Following the song's release, Jung Ilhoon showed his appreciation by uploading a cover video on his music label, Cube Entertainment's YouTube channel, performing the gestures while singing the song with his own version of lyrics. After singer Hari was interviewed by Sport Seoul, a clip of herself making the gestures with the song was uploaded online. This video eventually went viral and has since inspired many South Koreans to upload their own version of it on the Internet. According to the K-pop website Soompi, many of these videos subsequently went viral on various Korean language websites.

=== Outside Korea (2013) ===
The "Gwiyomi Player" was mostly recreated by teenage girls from Southeast Asia, where the K-pop music genre has a huge and loyal fanbase especially in Thailand and in the Philippines. A few Thai actresses including Nuengthida Sophon also performed their own version of Gwiyomi. On March 26, The Bangkok Post described the "Gwiyomi" song as the latest web-viral sensation that has unseated "Gangnam Style" to become the new K-pop craze.

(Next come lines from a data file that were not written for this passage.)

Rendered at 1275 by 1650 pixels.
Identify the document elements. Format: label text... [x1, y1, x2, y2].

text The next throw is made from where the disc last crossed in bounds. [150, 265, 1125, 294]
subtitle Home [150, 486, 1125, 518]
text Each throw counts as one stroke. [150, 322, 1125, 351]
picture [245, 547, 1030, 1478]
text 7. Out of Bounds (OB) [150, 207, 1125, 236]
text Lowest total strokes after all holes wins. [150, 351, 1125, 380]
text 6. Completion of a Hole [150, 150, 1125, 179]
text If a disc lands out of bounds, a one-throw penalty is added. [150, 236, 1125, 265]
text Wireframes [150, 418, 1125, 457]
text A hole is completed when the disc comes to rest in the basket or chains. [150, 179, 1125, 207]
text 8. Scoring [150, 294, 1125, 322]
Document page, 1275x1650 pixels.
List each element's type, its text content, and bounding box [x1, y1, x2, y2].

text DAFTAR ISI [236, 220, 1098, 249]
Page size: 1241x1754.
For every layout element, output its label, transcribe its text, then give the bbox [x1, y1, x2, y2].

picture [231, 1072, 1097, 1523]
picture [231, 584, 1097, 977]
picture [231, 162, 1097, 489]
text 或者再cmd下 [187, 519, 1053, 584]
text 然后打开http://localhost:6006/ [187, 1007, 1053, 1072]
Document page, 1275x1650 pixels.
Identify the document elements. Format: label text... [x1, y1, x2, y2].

In early April 2013, the China Internet Information Center (a web portal operating under the auspices of the Chinese State Council Information Office) reported that large numbers of Chinese Internet users have uploaded their own version of the "Gwiyomi" song. On April 2, an article by a regional newspaper was republished by Xinhua News Agency (the official news agency of China), hailing "Gwiyomi" as the latest South Korean melody surpassing the popularity of "Gangnam Style".

The Gwiyomi phenomenon began trending in several other countries in the region, including Malaysia, Singapore, Hong Kong and Taiwan. The Japanese girl group x21 had a cover of this song on their album "Love Summer" released in 2014.